Girişin hemen batısında I. Sarduri tarafından Assur diliyle yazılmış çivi yazılı kitabelerin bulunduğu Sarduri Burcu (Madır Burcu) yer alıyor. Kalenin kuzeybatı ucundan yukarıya çıkıldığında, Urartu Kralı I. Argisti'nin mezar anıtının yanı sıra, giriş kısmındaki duvarlarda çivi yazılı yıllıklar göz kamaştırıyor. Kalenin güney kesiminde ise Urartu krallarına ait mezar odaları yer alıyor. Kalenin civarı da oldukça ilginç enstanteneler barındırıyor. Van Kalesi'nin gölgesinde yer alan minik bir alabalık yetiştirme çifliği bu ilginç enstantenelerden biri. Güneyde eski Van şehrine ait kalıntılar var... Toprağı azıcık eşelediğinizde bile çanak çömlek kalıntılarına rastlamanız mümkün... Selçuklu Dönemi'ne ait Ulu Camii ile Osmanlı Dönemi'ne ait Kaya Çelebi ve Hüsrev Paşa Camileri görülmeye değer diğer mekanlar arasında.
Van-Tatvan karayolu üzerinde, Van'a 55 km. uzaklıkta, Akdamar Adası'na kalkan motorların iskelesi bulunuyor. İskeleden yirmi dakikalık bir motor yolculuğu ile ulaşılan Akdamar Adası, Ermeni taş işçiliğinin mükemmel örneklerinden biri olan Akdamar Kilisesi'ne ev sahipliği yapıyor. Yörede hüküm süren Vaspurakan Hanedanınca, Kral I. Gagik tarafından M.S. 915-921 yılları arasında Mimar Keşiş Manuel'e yaptırılan kilise, merkezi kubbeli, dört yapraklı yonca biçimli haç planında olup, kırmızı kesme tüf taşlarıyla inşa edilmiş.

§ **Veri kümesi içeriği**
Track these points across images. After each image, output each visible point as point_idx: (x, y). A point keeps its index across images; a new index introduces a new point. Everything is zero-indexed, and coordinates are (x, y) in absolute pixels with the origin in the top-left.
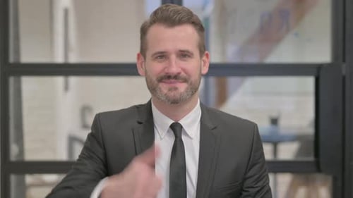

§ **Göreviniz**
Seçilen metne göre şu soruları kısaca yanıtlayın:
1. Sarduri Burcu'ndaki çivi yazılı kitabeler hangi dille yazılmış?
2. Akdamar Adası'na kalkan motorların iskelesi Van'a kaç km uzaklıkta?
3. Akdamar Kilisesi hangi taşlarla inşa edilmiş?

§ **Görev çıktısı**
1. Assur diliyle.
2. 55 km.
3. Kırmızı kesme tüf taşlarıyla.